Records from a collection:
__________

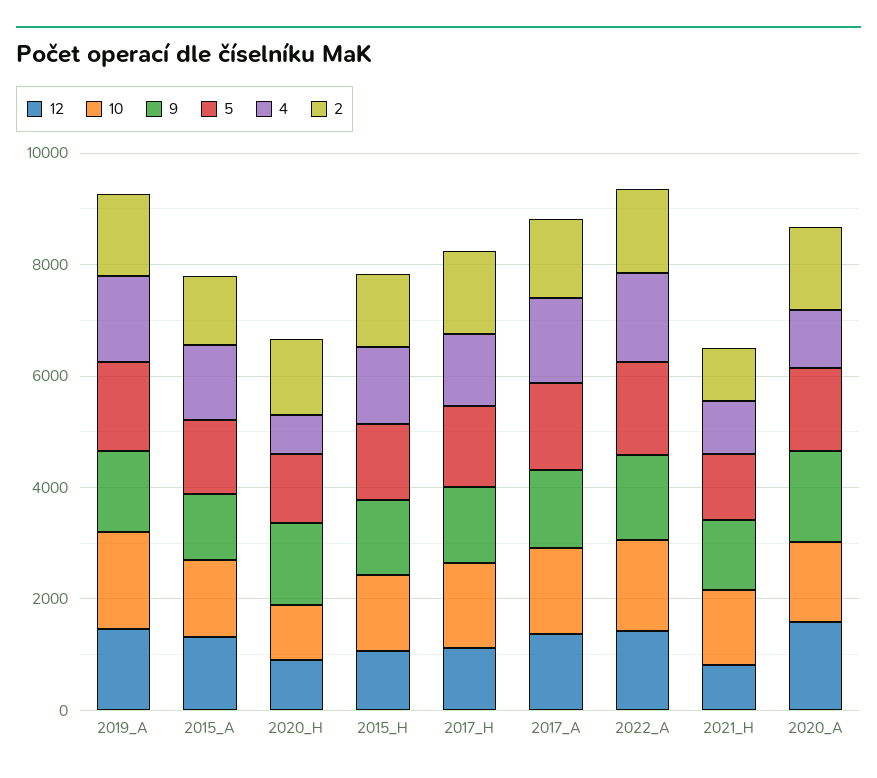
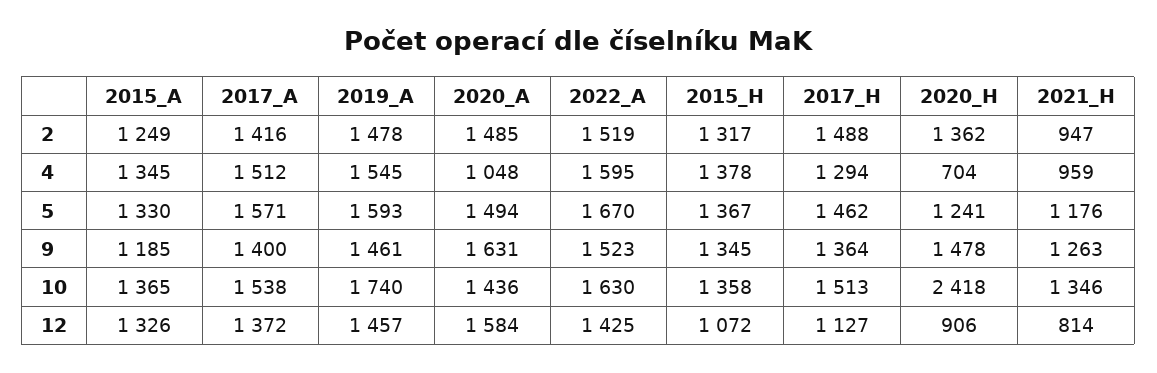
10, 2020_H: 1000 -> 2418

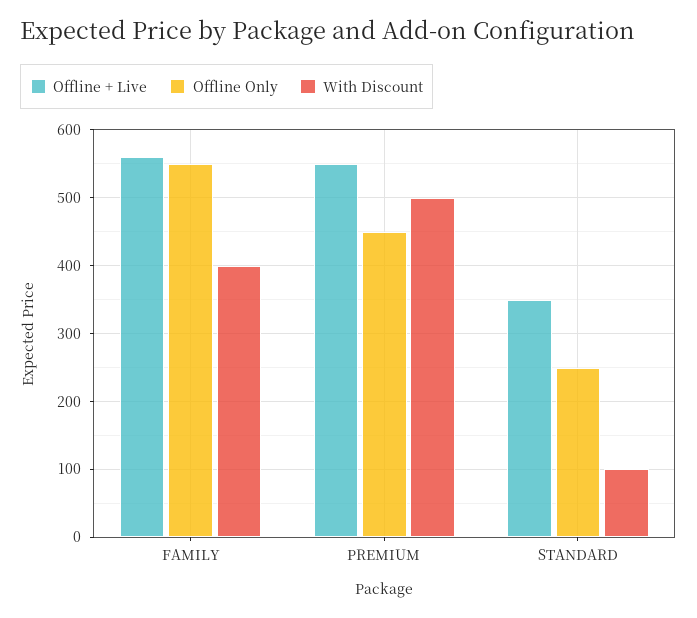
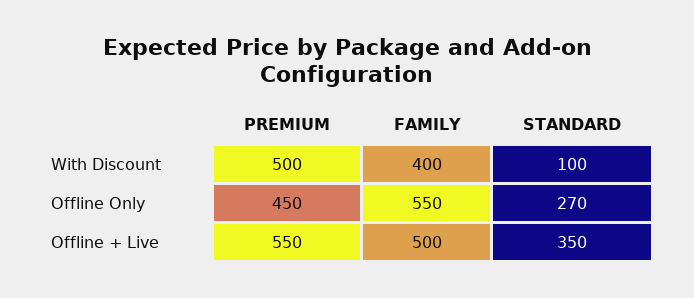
Offline + Live, FAMILY: 560 -> 500
Offline Only, STANDARD: 250 -> 270

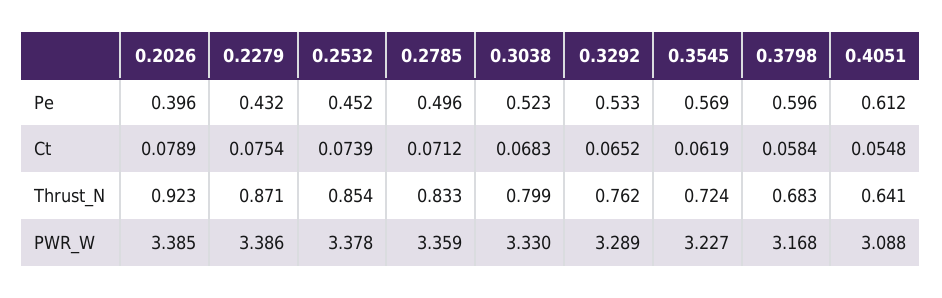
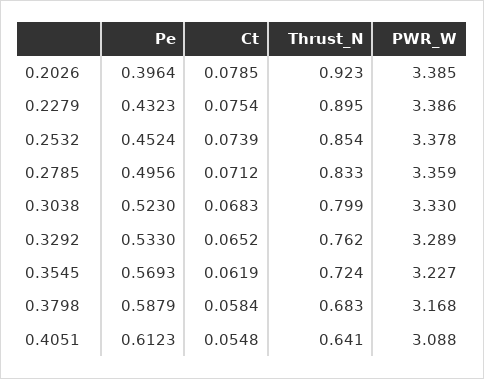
0.3798, Pe: 0.596 -> 0.5879
0.2026, Ct: 0.0789 -> 0.0785
0.2279, Thrust_N: 0.871 -> 0.895

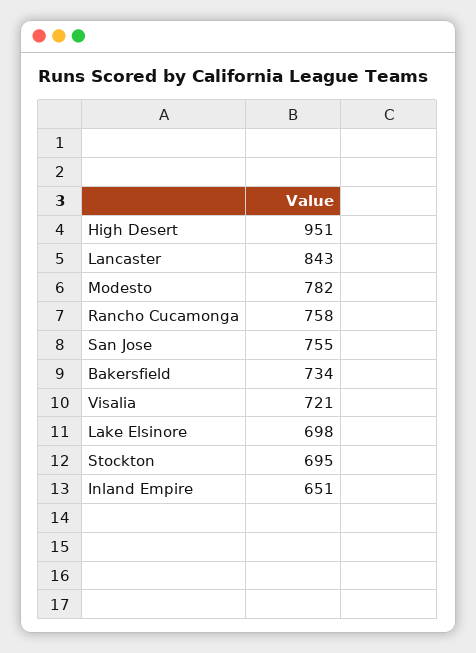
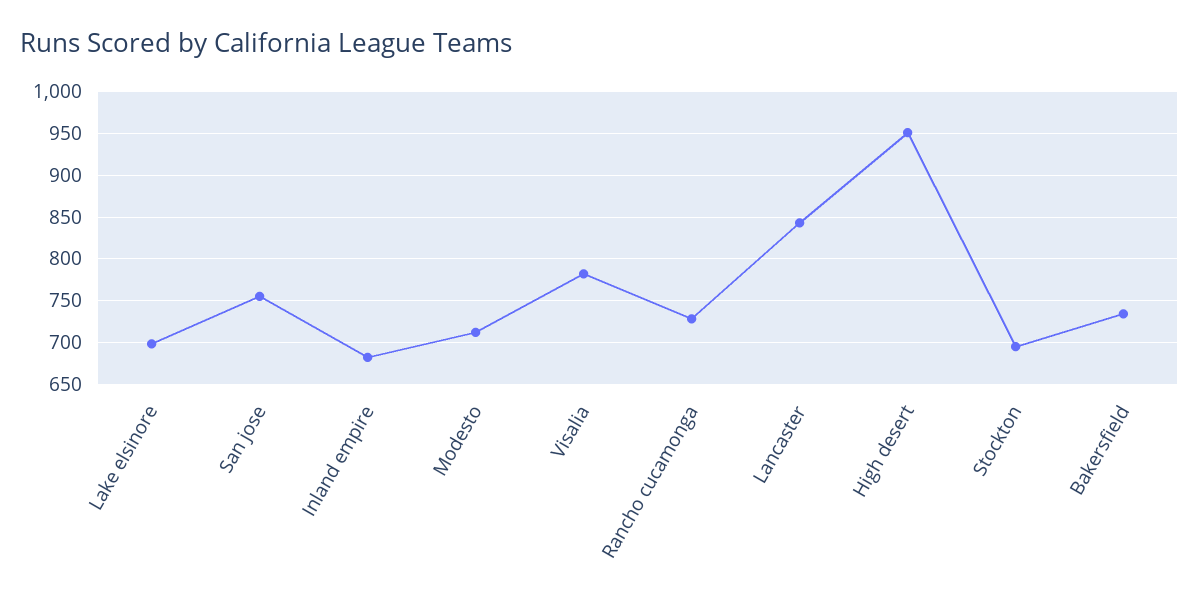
Modesto: 782 -> 710
Rancho Cucamonga: 758 -> 730
Visalia: 721 -> 780
Inland Empire: 651 -> 680

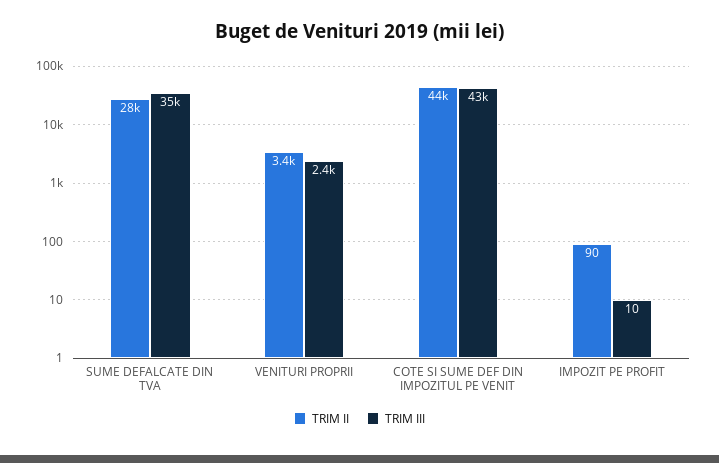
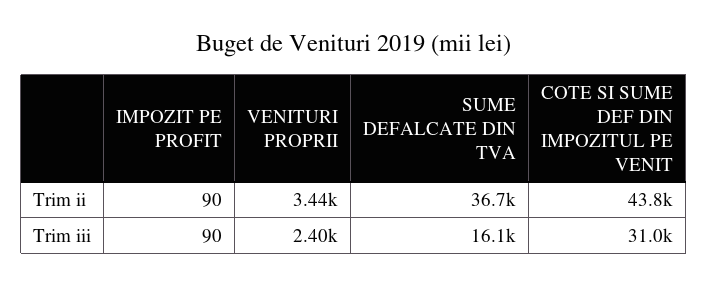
TRIM II, SUME DEFALCATE DIN TVA: 28000 -> 36700
TRIM III, SUME DEFALCATE DIN TVA: 35000 -> 16100
TRIM III, COTE SI SUME DEF DIN IMPOZITUL PE VENIT: 43000 -> 31000
TRIM III, IMPOZIT PE PROFIT: 10 -> 90

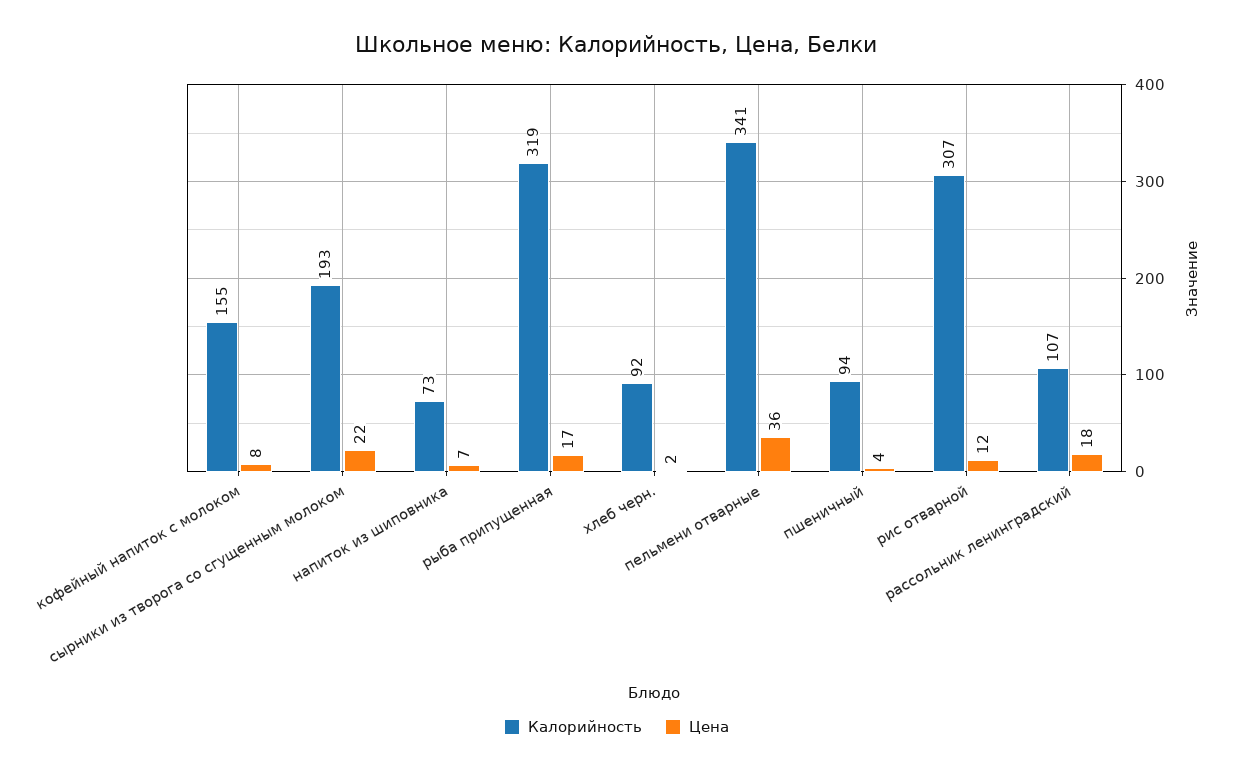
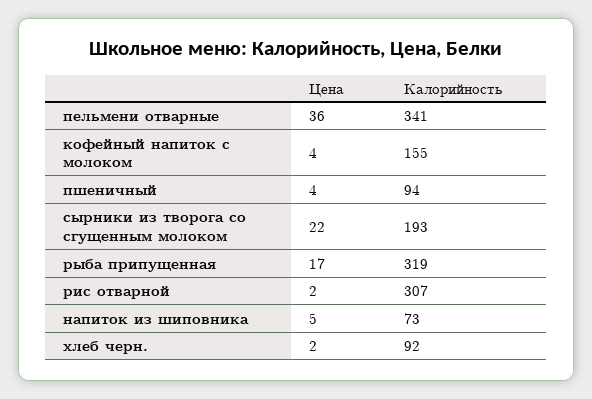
Цена, кофейный напиток с молоком: 8 -> 4
Цена, напиток из шиповника: 7 -> 5
Цена, рис отварной: 12 -> 2
Калорийность, рассольник ленинградский: 107 -> none
Цена, рассольник ленинградский: 18 -> none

__________

#### Task objective:
Pictures are to be dropped; every line of the records is to be returned unchanged.

#### Problem solution:
10, 2020_H: 1000 -> 2418

Offline + Live, FAMILY: 560 -> 500
Offline Only, STANDARD: 250 -> 270

0.3798, Pe: 0.596 -> 0.5879
0.2026, Ct: 0.0789 -> 0.0785
0.2279, Thrust_N: 0.871 -> 0.895

Modesto: 782 -> 710
Rancho Cucamonga: 758 -> 730
Visalia: 721 -> 780
Inland Empire: 651 -> 680

TRIM II, SUME DEFALCATE DIN TVA: 28000 -> 36700
TRIM III, SUME DEFALCATE DIN TVA: 35000 -> 16100
TRIM III, COTE SI SUME DEF DIN IMPOZITUL PE VENIT: 43000 -> 31000
TRIM III, IMPOZIT PE PROFIT: 10 -> 90

Цена, кофейный напиток с молоком: 8 -> 4
Цена, напиток из шиповника: 7 -> 5
Цена, рис отварной: 12 -> 2
Калорийность, рассольник ленинградский: 107 -> none
Цена, рассольник ленинградский: 18 -> none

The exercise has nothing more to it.